Woodbine is located at the juncture of the Patapsco River, the B&O Railroad, and the road that runs north from Lisbon to Winfield, Maryland on Liberty Road (Maryland Route 26) and through to Westminster, Maryland. The original road from Baltimore to Frederick runs just north of Lisbon, following a slight ridge line westward half way to Woodbine (the road was finally paved in the 1960s). This was the original trail that existed before the National Road was built (the road that runs through Lisbon).
During the Civil War, Confederate cavalry crossed the Patapsco River at Woodbine and at Hoods Mill, just a few miles Eastward on the river and the B&O Railroad scouting the Union Army that was on its way to the Battle of Gettysburg. The main road at that time ran just West of the existing road and up the West side of a creek that runs south and that joins with the Patapsco River just 50 yards West of the existing road. That original road, now partly unused runs north 100 yards from the river and then Eastward (Gum Road)to join up with the existing road today. There was no bridge across the Patapsco River at that time, just a ford in the river.

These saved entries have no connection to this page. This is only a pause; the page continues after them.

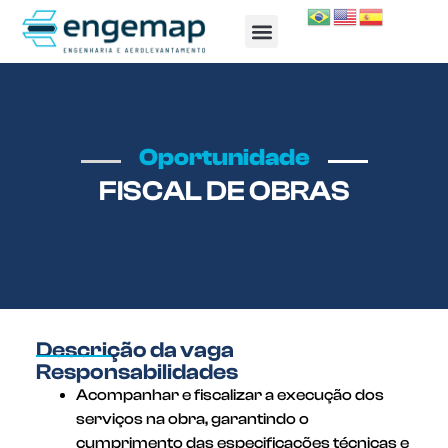
TRABALHE CONOSCO
Oportunidade
FISCAL DE OBRAS
Descrição da vaga
Responsabilidades
Acompanhar e fiscalizar a execução dos
serviços na obra, garantindo o
cumprimento das especificações técnicas e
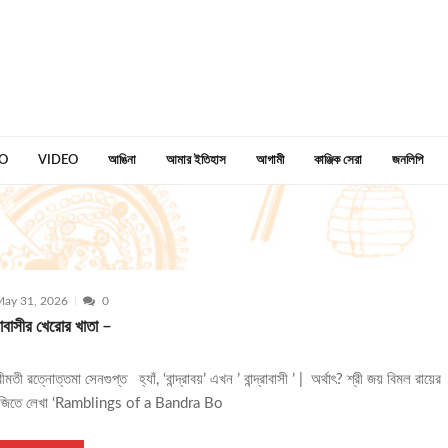
O
VIDEO
আঙিনা
আমার ইতিহাস
আগামী
কাঞ্জিক সেরা
জনলিপি
ay 31, 2026
0
দ্রাবাসীর খেরোর খাতা –
ীমতী রত্নোত্তমা সেনগুপ্ত হ্যাঁ, ‘বান্দ্রাবয়’ এখন ’ বান্দ্রাবাসী ’ | অর্থাৎ? শ্রী জয় বিমল রায়ের
াজিতে লেখা ‘Ramblings of a Bandra Bo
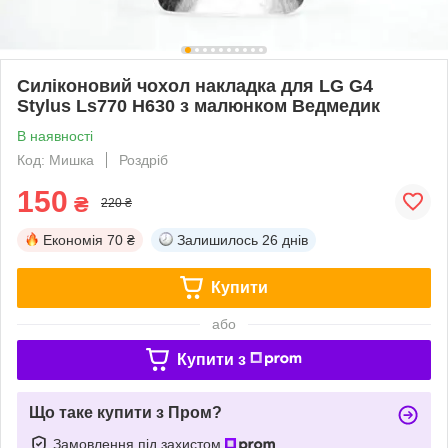
Силіконовий чохол накладка для LG G4
Stylus Ls770 H630 з малюнком Ведмедик
В наявності
Код: Мишка
Роздріб
150
₴
220 ₴
Економія
70 ₴
Залишилось
26 днів
Купити
або
Купити з
Що таке купити з Пром?
Замовлення під захистом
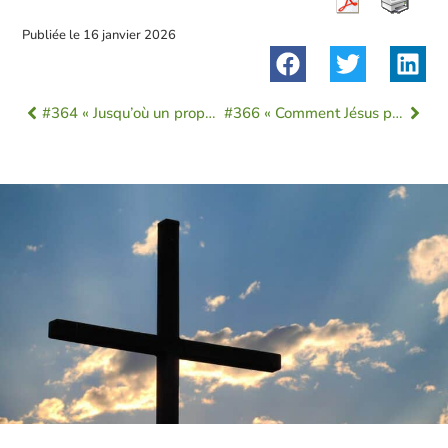
Publiée le
16 janvier 2026
#364 « Jusqu’où un prophète de Jésus-Christ engage-t-il sa propre vie ? »
#366 « Comment Jésus propose une liberté vécue dans l’Esprit Saint ? »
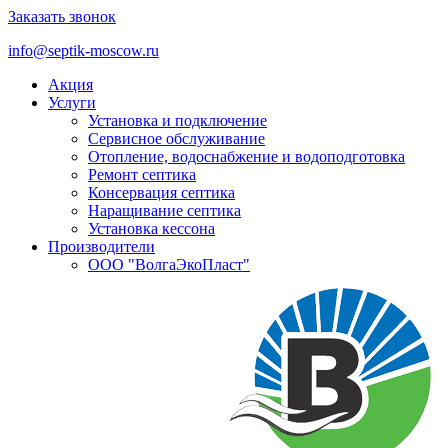
Заказать звонок
info@septik-moscow.ru
Акция
Услуги
Установка и подключение
Cервисное обслуживание
Отопление, водоснабжение и водоподготовка
Ремонт септика
Консервация септика
Наращивание септика
Установка кессона
Производители
ООО "ВолгаЭкоПласт"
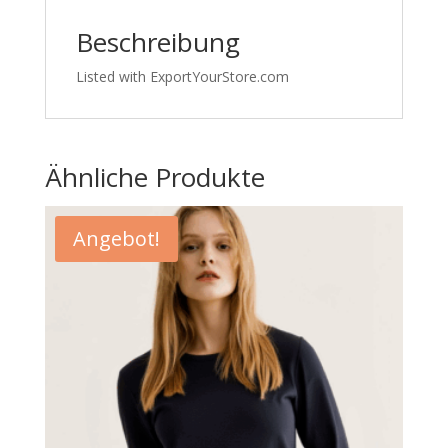
Beschreibung
Listed with ExportYourStore.com
Ähnliche Produkte
Angebot!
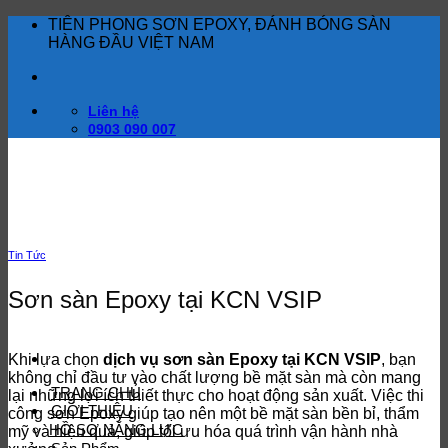
Bỏ
TIÊN PHONG SƠN EPOXY, ĐÁNH BÓNG SÀN
qua
HÀNG ĐẦU VIỆT NAM
nội
dung
Liên hệ
0903 090 007
Tin Tức
Sơn sàn Epoxy tại KCN VSIP
Khi lựa chọn
dịch vụ sơn sàn Epoxy tại KCN VSIP
, bạn
không chỉ đầu tư vào chất lượng bề mặt sàn mà còn mang
TRANG CHỦ
lại những lợi ích thiết thực cho hoạt động sản xuất. Việc thi
GIỚI THIỆU
công sơn Epoxy giúp tạo nên một bề mặt sàn bền bỉ, thẩm
HỒ SƠ NĂNG LỰC
mỹ và hiệu quả, giúp tối ưu hóa quá trình vận hành nhà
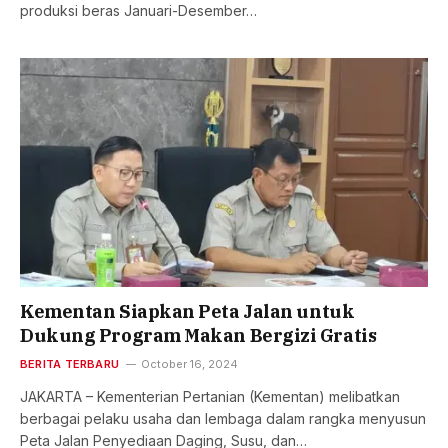
produksi beras Januari-Desember…
Kementan Siapkan Peta Jalan untuk
Dukung Program Makan Bergizi Gratis
BERITA TERBARU
October 16, 2024
JAKARTA – Kementerian Pertanian (Kementan) melibatkan
berbagai pelaku usaha dan lembaga dalam rangka menyusun
Peta Jalan Penyediaan Daging, Susu, dan…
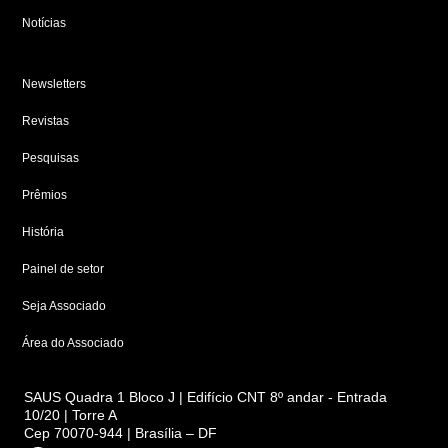
Notícias
Newsletters
Revistas
Pesquisas
Prêmios
História
Painel de setor
Seja Associado
Área do Associado
SAUS Quadra 1 Bloco J | Edifício CNT 8º andar - Entrada
10/20 | Torre A
Cep 70070-944 | Brasília – DF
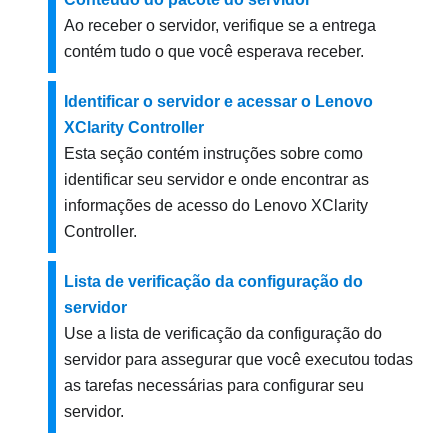
Ao receber o servidor, verifique se a entrega
contém tudo o que você esperava receber.
Identificar o servidor e acessar o Lenovo
XClarity Controller
Esta seção contém instruções sobre como
identificar seu servidor e onde encontrar as
informações de acesso do Lenovo XClarity
Controller.
Lista de verificação da configuração do
servidor
Use a lista de verificação da configuração do
servidor para assegurar que você executou todas
as tarefas necessárias para configurar seu
servidor.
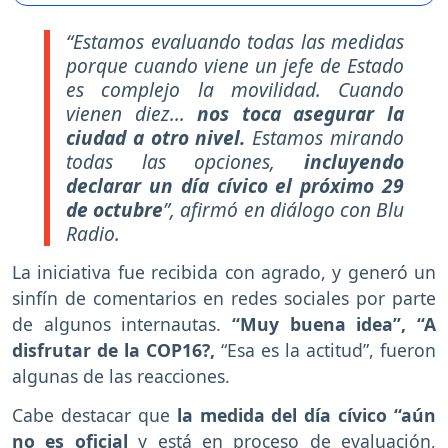
“Estamos evaluando todas las medidas
porque cuando viene un jefe de Estado
es complejo la movilidad. Cuando
vienen diez...
nos toca asegurar la
ciudad a otro nivel.
Estamos mirando
todas las opciones,
incluyendo
declarar un día cívico el próximo 29
de octubre
”, afirmó en diálogo con Blu
Radio.
La iniciativa fue recibida con agrado, y generó un
sinfín de comentarios en redes sociales por parte
de algunos internautas.
“Muy buena idea”, “A
disfrutar de la COP16?,
“Esa es la actitud”, fueron
algunas de las reacciones.
Cabe destacar que
la medida del día cívico “aún
no es oficial
y está en proceso de evaluación,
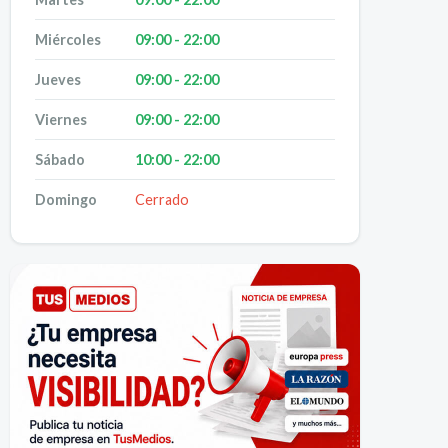
Miércoles
09:00 - 22:00
Jueves
09:00 - 22:00
Viernes
09:00 - 22:00
Sábado
10:00 - 22:00
Domingo
Cerrado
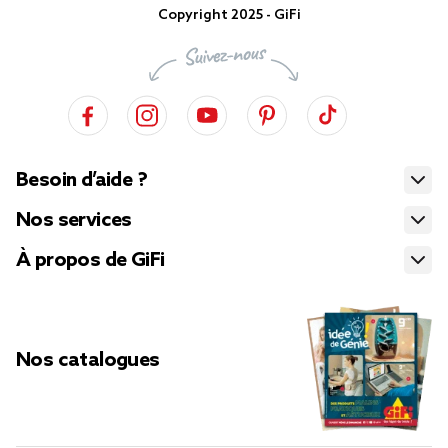
Copyright 2025 - GiFi
Besoin d’aide ?
Nos services
À propos de GiFi
Nos catalogues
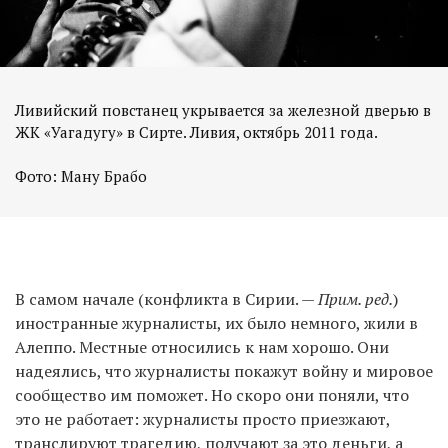
Ливийский повстанец укрывается за железной дверью в
ЖК «Уагадугу» в Сирте. Ливия, октябрь 2011 года.
Фото: Ману Брабо
В самом начале (конфликта в Сирии. —
Прим. ред.
)
иностранные журналисты, их было немного, жили в
Алеппо. Местные относились к нам хорошо. Они
надеялись, что журналисты покажут войну и мировое
сообщество им поможет. Но скоро они поняли, что
это не работает: журналисты просто приезжают,
транслируют трагедию, получают за это деньги, а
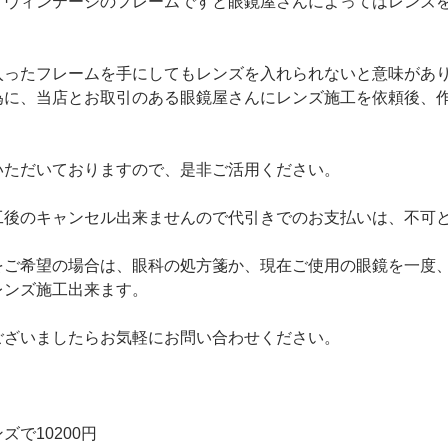
、ヴィンテージのフレームですと眼鏡屋さんによってはレンズ
入ったフレームを手にしてもレンズを入れられないと意味があ
為に、当店とお取引のある眼鏡屋さんにレンズ施工を依頼後、
いただいておりますので、是非ご活用ください。
工後のキャンセル出来ませんので代引きでのお支払いは、不可
をご希望の場合は、眼科の処方箋か、現在ご使用の眼鏡を一度
レンズ施工出来ます。
ございましたらお気軽にお問い合わせください。
ズで10200円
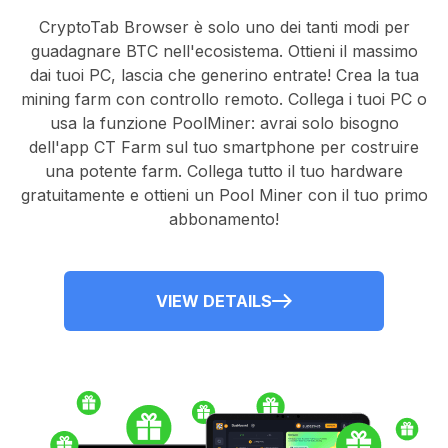
CryptoTab Browser
è solo uno dei tanti modi per
guadagnare BTC nell'ecosistema. Ottieni il massimo
dai tuoi PC, lascia che generino entrate! Crea la tua
mining farm con controllo remoto.
Collega i tuoi PC
o
usa la
funzione PoolMiner
: avrai solo bisogno
dell'
app CT Farm
sul tuo smartphone per costruire
una potente farm. Collega tutto il tuo hardware
gratuitamente e ottieni un
Pool Miner
con il tuo primo
abbonamento!
VIEW DETAILS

The town straddles the Patapsco River both North (into Carroll County) and South (into Howard County). A new concrete bridge was constructed between 1916 and 1917. In the 1920s and 1930s the town had a large canning factory on the Carroll County side of the river . There was another small canning factory, from the turn of the century, run by water power West of Woodbine at the foot of New Port Hill. Remains of the factory still exist and the sluice where water (from Gillis Falls Run) came to run the machinery is still visible in the wooded area below New Port Hill leading north to the dam, no longer existing.
Just North 300 yards up the hill and West of the existing road (SR 94) on John Pickett Road was a wormseed distillery, where wormseed oil was steam-distilled this small factory was later converted into the Woodbine Canning Factory, canning tomatoes, corn, and peas. The factory burned in June 1933 and was converted to a paper mill in the 1950s.